Robert Morris’s tidal vision

Exhibit at Ships of the Sea takes you on a maritime journey

THERE ARE few people in this city who know the river better than Robert Morris, who have dreamed of it more often, or have communed with it so deeply.

In his second exhibition at the Ships of the Sea museum, Departures, Morris invites us to dream with him and depart on waves of gauzy impasto into the brilliant fantasy only a river can provide.

The exhibition consisting of nine large works (designed specifically for the space) is on display in the museum’s beautifully-lit high-ceilinged rotating gallery space until July 24.

“The goal here was to create vessels that took the viewer on a journey,” Morris tells me. “I thought about what it is that people relate to when they see these ships and say things to me like, ‘I could sit there and watch ships go down the Savannah River for the rest of my life.’ I realized that they were vicariously departing with the ship to other places, to adventures on the high seas. So I asked myself, what could I do to create vessels in paintings that take people somewhere else, on an imaginative journey, on a spiritual journey?”

Morris, who has been the Georgia Ports Authority’s Director of Corporate Communications for the last 14 years, has had more chances than most to reach a spiritual agreement with the river.

Each of the works in the exhibition represents a different experience for Morris, ranging from the metaphorical arrival of his newborn son to the literal epiphany he experienced while watching a ship emerge through purple winter fog.

Each painting buoys us along on an emotional tour. Standing on solid ground, the painted waves on the museum’s tile floor become frustratingly ironic.

All we want is to feel the lull of the tide which Morris’ soft, impressionistic vocabulary so vividly evokes.

“[The work] is not an effort to replicate, but to create out of,” Morris explains.

There’s wisdom here, I think. Another insomnia-curing, photorealistic painting of sunset over the river? We don’t need it. (Even if some of you might want it.)

Work that replicates will never have the same power as work that comments or even carefully considers.

Departures is at its best when it’s at its moodiest–pieces like “Purple Cross”, “Xena” and “Rhapsody on the River” shine and show off Morris’ impressive handling of color and texture. Of course, this is all by careful design.

“I used a lot of techniques to bring the texture and light out,” Morris reveals. “Three layers of gesso, three layers of white fleck or oil tempura as a base and then painting on top of that has allowed a radiance from underneath to come out.”

Inspiration for this technique came from an Indian painter named Vasudeo S. Gaitonde, an influential abstract expressionist whose careful layering techniques seemed to create a glow from within his canvases.
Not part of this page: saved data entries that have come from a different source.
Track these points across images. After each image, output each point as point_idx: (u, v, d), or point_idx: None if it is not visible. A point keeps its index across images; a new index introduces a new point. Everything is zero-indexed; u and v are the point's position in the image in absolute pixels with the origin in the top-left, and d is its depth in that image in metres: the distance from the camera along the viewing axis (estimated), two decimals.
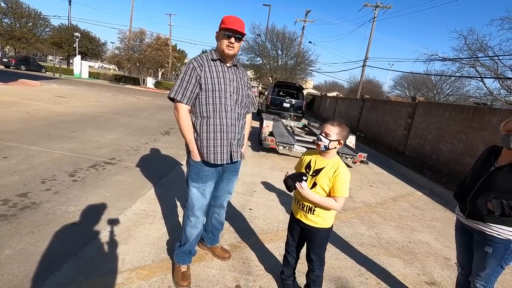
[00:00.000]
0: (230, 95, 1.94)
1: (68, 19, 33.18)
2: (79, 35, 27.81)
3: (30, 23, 33.47)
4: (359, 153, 5.91)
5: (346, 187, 1.67)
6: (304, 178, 1.72)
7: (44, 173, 3.41)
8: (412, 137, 8.73)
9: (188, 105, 1.90)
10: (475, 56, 16.28)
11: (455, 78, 22.27)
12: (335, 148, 1.73)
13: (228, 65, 1.98)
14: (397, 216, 3.84)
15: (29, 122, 5.76)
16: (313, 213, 1.77)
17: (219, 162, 1.92)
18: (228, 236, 2.67)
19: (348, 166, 6.47)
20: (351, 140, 6.89)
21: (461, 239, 1.94)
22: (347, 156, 5.88)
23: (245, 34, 1.94)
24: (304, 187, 1.70)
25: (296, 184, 1.71)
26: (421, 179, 6.07)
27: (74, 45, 28.30)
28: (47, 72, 27.92)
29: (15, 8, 31.53)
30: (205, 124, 1.89)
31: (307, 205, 1.78)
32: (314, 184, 1.73)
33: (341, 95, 28.98)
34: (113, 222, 2.59)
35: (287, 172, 1.80)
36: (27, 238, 2.17)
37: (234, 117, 1.96)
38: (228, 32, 1.83)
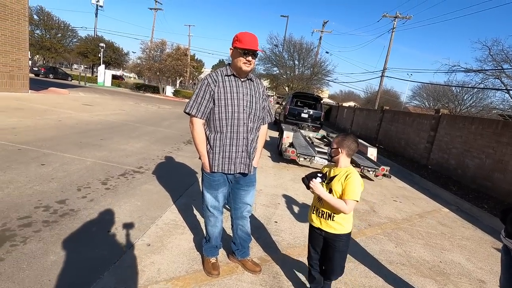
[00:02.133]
0: (244, 109, 2.01)
1: (94, 30, 34.88)
2: (104, 45, 29.10)
3: (60, 34, 35.42)
4: (382, 166, 5.82)
5: (356, 190, 1.72)
6: (319, 175, 1.83)
7: (79, 180, 3.57)
8: (435, 151, 8.50)
9: (203, 119, 2.03)
10: (500, 67, 15.78)
11: (478, 89, 21.58)
12: (338, 156, 1.84)
13: (242, 79, 2.05)
14: (425, 234, 3.74)
15: (61, 130, 6.06)
16: (333, 219, 1.83)
17: (226, 172, 2.04)
18: (256, 249, 2.69)
19: (369, 179, 6.40)
20: (373, 153, 6.80)
21: (503, 260, 1.89)
22: (369, 169, 5.80)
23: (261, 51, 2.05)
24: (315, 182, 1.80)
25: (309, 182, 1.82)
26: (447, 195, 5.88)
27: (99, 55, 29.61)
28: (73, 80, 29.29)
29: (47, 20, 33.48)
30: (219, 138, 2.01)
31: (326, 212, 1.85)
32: (330, 191, 1.82)
33: (357, 105, 28.69)
34: (146, 231, 2.67)
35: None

Morris found mentorship in the form of Gaitonde’s writings, developing his own techniques for luminescence.

This light from within elevates the work, making it feel polished but not overly so.

Morris may be a trained artist with a professional background painting in a traditional style, but he lacks the pretension that such experience might (to some) portend.

Departures is fixed literally and metaphorically at eye level–while the work clearly comes as a result of Morris’ communion with the river, it is borne from his interest in communing with viewers.

“Each painting presents the audience with an opportunity to depart this world and enter another,” he says.

It’s a rare and special opportunity to be promised a particular experience and not be disappointed.

Eighteen months of work has wrought works like “Night Move” which is undeniably transportive–whether thanks to its swirling brushstrokes, depiction of glowing reflections off the black nighttime river, or a combination of both, I’m not sure.

Even the paintings’ frames are of the river, literally dragged out of it by Morris with the help of his friend and fellow artist Charlie Ellis. When the tide goes out, the men stalk the riverbed, pulling out pieces of forgotten plywood that have been rubbed with nature’s salt and baked by the sun.

“It’s amazing what you can find along the river,” Morris tells me with a grin. “There’s everything. Everything for millennia that’s ever fallen in and broken apart, been dumped or left there is still there in various elements or forms. You can’t build along the river or the tide line and you can’t stop the tide. It’s the one place in Savannah that cannot be changed.”

Morris’ works take us to a place where we can feel the power of the water and marvel at the beauty of our interactions with nature. It’s something organic in a space filled with depictions of the audacity of man.

Instead of the glory of the sailing vessel, Departures celebrates the possibilities a river affords us: departure, return, escape.